### Aim of the task
Could you update the entries between the lines holding "3. ¿Qué puedes comprar con nosotros?" and "Cámara IP WiFi", inclusive, by replacing "vigilancia" with "seguridad" and changing nothing else? Give back only those lines.

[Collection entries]
··········
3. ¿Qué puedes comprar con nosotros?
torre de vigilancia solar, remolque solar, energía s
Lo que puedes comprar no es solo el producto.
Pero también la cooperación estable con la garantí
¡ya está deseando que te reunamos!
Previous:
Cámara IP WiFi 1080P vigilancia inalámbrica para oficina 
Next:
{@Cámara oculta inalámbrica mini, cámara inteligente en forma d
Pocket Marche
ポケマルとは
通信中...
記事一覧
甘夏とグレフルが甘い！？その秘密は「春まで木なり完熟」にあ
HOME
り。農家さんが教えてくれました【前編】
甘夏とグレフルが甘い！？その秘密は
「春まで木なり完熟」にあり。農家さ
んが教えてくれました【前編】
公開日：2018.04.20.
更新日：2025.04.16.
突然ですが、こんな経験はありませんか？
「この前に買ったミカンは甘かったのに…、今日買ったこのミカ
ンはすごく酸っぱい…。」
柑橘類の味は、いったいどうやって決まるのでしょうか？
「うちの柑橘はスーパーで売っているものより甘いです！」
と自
··········
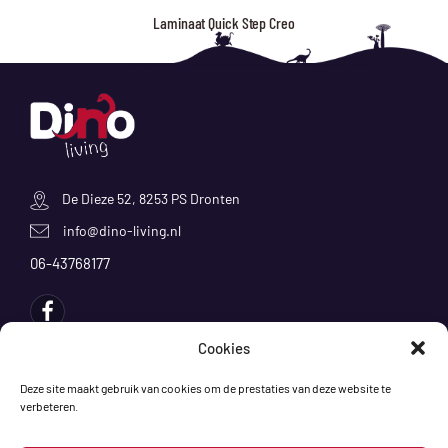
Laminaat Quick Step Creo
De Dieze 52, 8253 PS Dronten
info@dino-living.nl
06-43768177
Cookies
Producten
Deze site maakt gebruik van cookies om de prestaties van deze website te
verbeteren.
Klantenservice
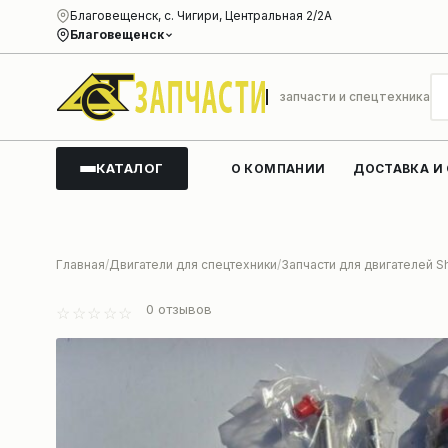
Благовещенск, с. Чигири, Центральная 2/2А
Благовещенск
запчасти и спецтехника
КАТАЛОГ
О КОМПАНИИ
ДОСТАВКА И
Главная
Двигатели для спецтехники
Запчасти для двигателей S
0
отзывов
··········
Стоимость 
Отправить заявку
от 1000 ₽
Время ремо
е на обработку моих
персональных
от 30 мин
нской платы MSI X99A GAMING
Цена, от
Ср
··········
### Answer
3. ¿Qué puedes comprar con nosotros?
torre de seguridad solar, remolque solar, energía s
Lo que puedes comprar no es solo el producto.
Pero también la cooperación estable con la garantí
¡ya está deseando que te reunamos!
Previous:
Cámara IP WiFi 1080P seguridad inalámbrica para oficina 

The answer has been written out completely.